## Provided passage

------------------------

SPECIAL TO WORLD TRIBUNE.COM
Thursday, July 17, 2003

The U.S. military in Iraq has come under an increasing threat from surface-to-air missiles.

U.S. officials said Iraqi insurgents fired a surface-to-air missile toward a C-130 air transport that landed at Baghdad International Airport.

Officials said the latest SAM attack could signal the arrival of Soviet-origin man-portable missiles to insurgents. They said missiles could be arriving from one of Iraq's neighbors, such as Iran, Saudi Arabia or Syria.

The aircraft was not hit in the missile attack on Wednesday and landed safely, Middle East Newsline reported.

Coalition troops searched the area from where the missile was believed to have been fired. Officials said this was the second surface-to-missile attack in as many weeks and came after three months when no such strikes were reported.

Officials said U.S. forces in Iraq have been warned that Sunni insurgents have obtained such SAM missiles as the SA-7. They said the U.S. Air Force has severely restricted the landing of air transports at Iraqi airports.

Sunni insurgents, organized into regional commands, have increased their use of mortars and rocket-propelled grenades over the last few weeks in what appears to be an offensive against U.S. forces in the Sunni Triangle and the Baghdad area.

On Wednesday, a U.S. soldier from the 3rd Corps Support Command was killed in an RPG strike on a military convoy west of Baghdad.

"We're seeing a cellular organization of six to eight people, armed with RPGs, machine guns, et cetera, attacking us at times and place of their choosing," U.S. Central Command chief Gen. John Abizaid said. "And other times we attack them at times and places of our choosing. They are receiving financial help from probably regional-level leaders."

The intensification of the Sunni strikes has disrupted efforts to reduce the U.S. military presence in Iraq. Abizaid reported 148,000 U.S. soldiers in Iraq and said this level could be increased. U.S. allies in Iraq, particularly Britain, maintains another 13,000 troops.

------------------------

## Extracted information

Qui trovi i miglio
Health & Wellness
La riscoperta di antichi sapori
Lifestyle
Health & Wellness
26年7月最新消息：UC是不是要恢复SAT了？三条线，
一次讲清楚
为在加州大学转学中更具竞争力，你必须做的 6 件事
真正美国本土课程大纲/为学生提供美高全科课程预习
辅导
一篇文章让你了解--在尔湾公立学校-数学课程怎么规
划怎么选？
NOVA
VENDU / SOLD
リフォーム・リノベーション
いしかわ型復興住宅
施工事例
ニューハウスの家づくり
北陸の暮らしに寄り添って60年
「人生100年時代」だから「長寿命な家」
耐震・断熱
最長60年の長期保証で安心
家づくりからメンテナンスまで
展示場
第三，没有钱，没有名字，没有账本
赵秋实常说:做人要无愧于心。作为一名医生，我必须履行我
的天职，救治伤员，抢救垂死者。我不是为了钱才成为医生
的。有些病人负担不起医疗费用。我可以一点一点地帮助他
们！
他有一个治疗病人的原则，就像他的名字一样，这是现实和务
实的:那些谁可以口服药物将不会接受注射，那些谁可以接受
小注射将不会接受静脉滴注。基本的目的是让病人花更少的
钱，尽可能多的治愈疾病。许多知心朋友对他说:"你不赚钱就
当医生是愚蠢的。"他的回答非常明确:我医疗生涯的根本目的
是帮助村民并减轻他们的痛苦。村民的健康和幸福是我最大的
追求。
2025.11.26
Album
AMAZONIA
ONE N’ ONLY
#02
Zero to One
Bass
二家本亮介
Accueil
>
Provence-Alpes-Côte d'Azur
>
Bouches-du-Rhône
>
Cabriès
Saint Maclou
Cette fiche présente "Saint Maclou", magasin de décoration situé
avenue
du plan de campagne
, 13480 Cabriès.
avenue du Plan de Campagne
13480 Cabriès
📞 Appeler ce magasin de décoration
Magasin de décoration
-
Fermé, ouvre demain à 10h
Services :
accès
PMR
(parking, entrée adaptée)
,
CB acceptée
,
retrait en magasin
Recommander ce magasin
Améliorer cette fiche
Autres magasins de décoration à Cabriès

------------------------

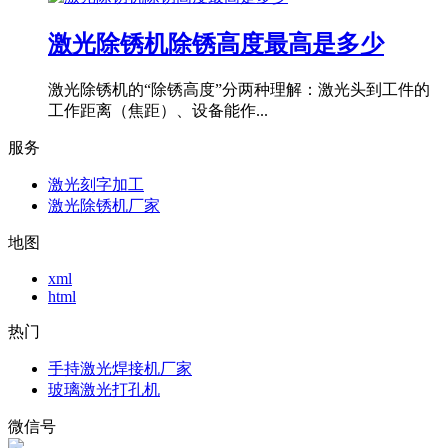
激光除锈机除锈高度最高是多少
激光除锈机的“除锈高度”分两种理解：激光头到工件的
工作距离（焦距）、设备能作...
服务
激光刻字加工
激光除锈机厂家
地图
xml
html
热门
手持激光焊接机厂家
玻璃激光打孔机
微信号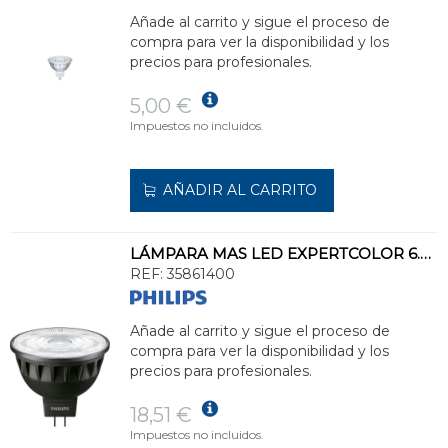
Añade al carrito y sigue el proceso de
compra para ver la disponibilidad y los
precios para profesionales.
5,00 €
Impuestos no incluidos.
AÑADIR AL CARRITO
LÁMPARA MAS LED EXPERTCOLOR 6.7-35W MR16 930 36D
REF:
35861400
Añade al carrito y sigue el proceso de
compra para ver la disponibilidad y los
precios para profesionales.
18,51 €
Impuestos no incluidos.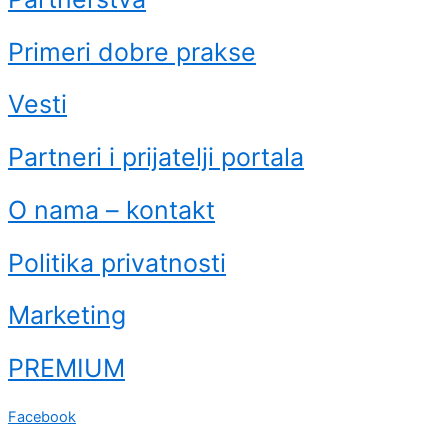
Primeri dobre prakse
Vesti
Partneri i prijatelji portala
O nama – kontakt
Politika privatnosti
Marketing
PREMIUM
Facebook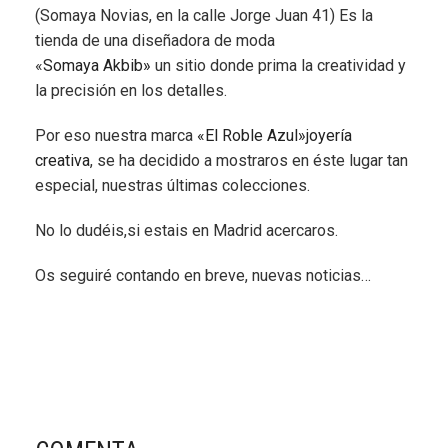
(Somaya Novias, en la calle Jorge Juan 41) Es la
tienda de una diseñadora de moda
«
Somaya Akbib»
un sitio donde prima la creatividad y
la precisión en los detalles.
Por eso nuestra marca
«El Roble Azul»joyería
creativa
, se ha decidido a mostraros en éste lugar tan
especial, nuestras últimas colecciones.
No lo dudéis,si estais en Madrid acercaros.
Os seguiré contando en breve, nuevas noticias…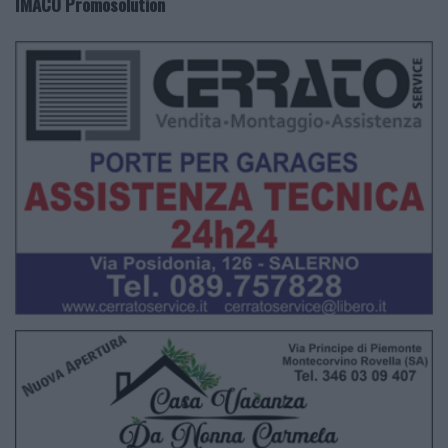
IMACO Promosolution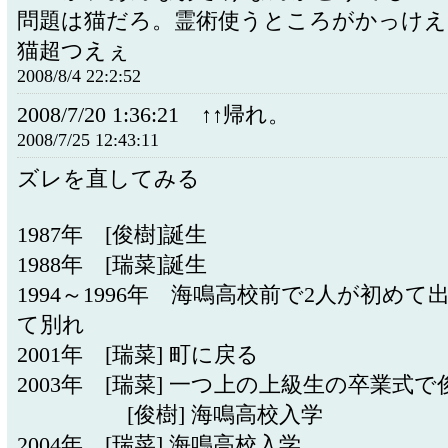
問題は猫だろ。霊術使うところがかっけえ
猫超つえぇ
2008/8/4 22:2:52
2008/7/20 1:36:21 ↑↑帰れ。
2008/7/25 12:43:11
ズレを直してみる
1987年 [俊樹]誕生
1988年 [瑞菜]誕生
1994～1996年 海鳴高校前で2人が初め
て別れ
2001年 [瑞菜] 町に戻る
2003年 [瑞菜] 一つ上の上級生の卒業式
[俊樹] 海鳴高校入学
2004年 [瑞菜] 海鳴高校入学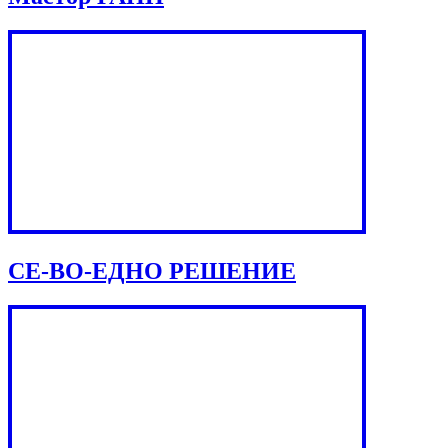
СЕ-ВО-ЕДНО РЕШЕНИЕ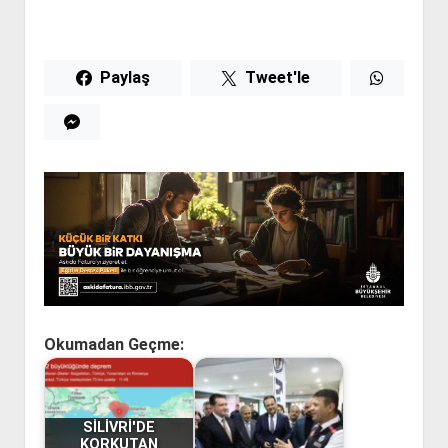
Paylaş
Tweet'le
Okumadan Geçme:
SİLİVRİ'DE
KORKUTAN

------------------------

## Tasks to perform
A - Based on the Iraq missile article, say whether each statement agrees with it. Answer yes or no for each, and quote the words of the article that decide it.
(i) The C-130 was struck by the missile but still landed safely.
(ii) Abizaid reported 148,000 U.S. soldiers in Iraq.
(iii) The soldier killed on Wednesday belonged to the 3rd Corps Support Command.
B - Repeat the Iraq missile article word for word between "Officials said the" and "Arabia or Syria.", inclusive.
C - Write the next part of the Iraq missile article, picking up after its final sentence.

## Results
A -
(i) No: "The aircraft was not hit in the missile attack on Wednesday and landed safely"
(ii) Yes: "Abizaid reported 148,000 U.S. soldiers in Iraq"
(iii) Yes: "a U.S. soldier from the 3rd Corps Support Command was killed in an RPG strike"

B -
Officials said the latest SAM attack could signal the arrival of Soviet-origin man-portable missiles to insurgents. They said missiles could be arriving from one of Iraq's neighbors, such as Iran, Saudi Arabia or Syria.

C -
The U.S. commander said the U.S. Army and Marine Corps are expected to submit a rotational plan next week. He said brigades of the army's 3rd Infantry Division are expected to be leave Iraq in September and would be replaced by other army units. The general said the division fought harder and better than any other military unit in recent U.S. history.

"For the next couple of weeks that needs to be the size of the force," Abizaid said. "If the situation gets worse, I won't hesitate to ask for more [troops]."

Abizaid, who acknowledged the increasingly public complaints of U.S. troops, said military units could remain in Iraq for as long as one year to ensure the stability of the force structure. He said the the U.S. Army deployed the First Armored Division for a year in Bosnia.

In another attack, the U.S.-appointed mayor of the Sunni city of Haditha was killed on Wednesday. Haditha is a city of 150,000 people and the mayor, Ali Mohammed Nayel Jughaify, was criticized for cooperating with the United States.

"Again, as the governing council is forming, as progress is being made in self- governance, we're seeing now mayors, apparently, being targeted," Pentagon spokesman Lawrence Di Rita said.